(Keypoint data per instance)

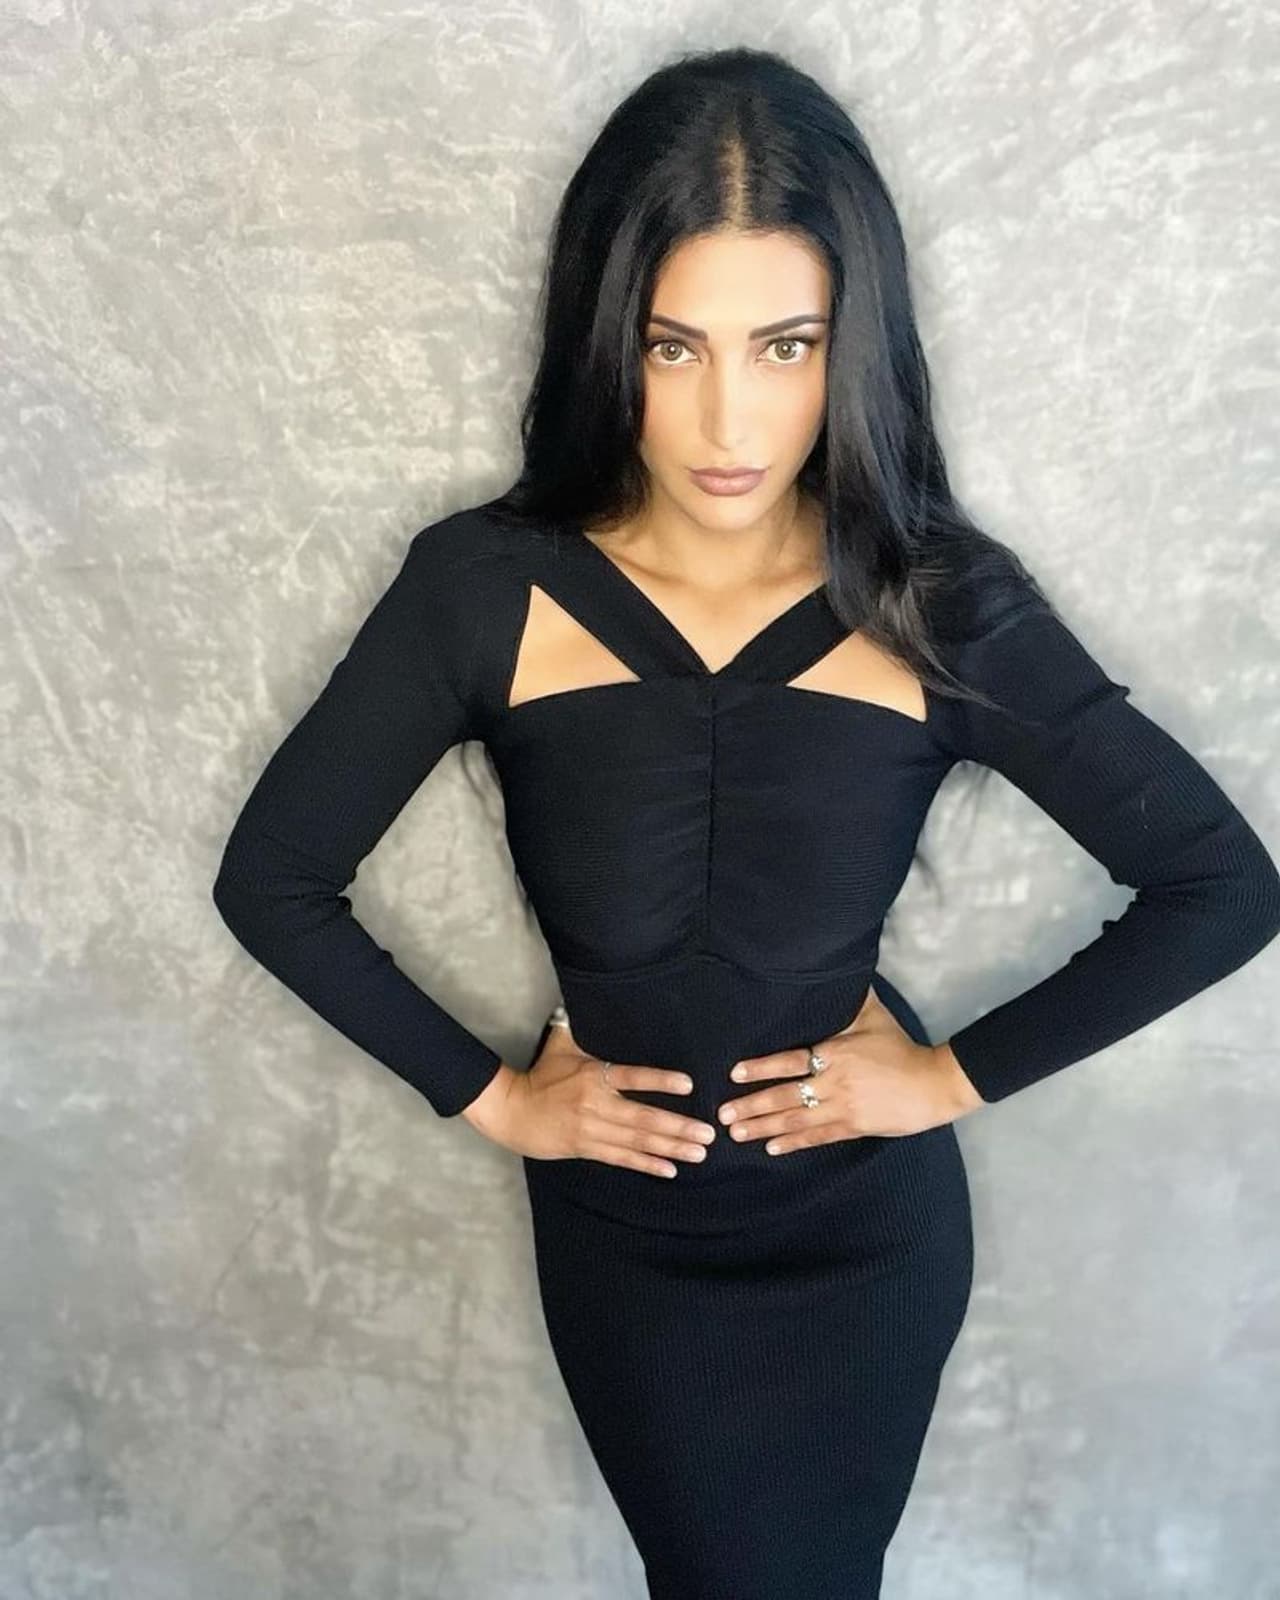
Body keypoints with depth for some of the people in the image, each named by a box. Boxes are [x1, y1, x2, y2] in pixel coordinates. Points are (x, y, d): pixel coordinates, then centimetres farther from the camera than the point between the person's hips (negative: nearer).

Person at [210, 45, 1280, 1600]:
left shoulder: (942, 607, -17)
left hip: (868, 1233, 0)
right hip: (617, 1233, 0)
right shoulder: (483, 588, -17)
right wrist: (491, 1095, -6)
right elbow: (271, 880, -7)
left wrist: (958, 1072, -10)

**TO DO**
Return each line of the records that contains the string "right".

**TASK SOLUTION**
right hip: (617, 1233, 0)
right shoulder: (483, 588, -17)
right wrist: (491, 1095, -6)
right elbow: (271, 880, -7)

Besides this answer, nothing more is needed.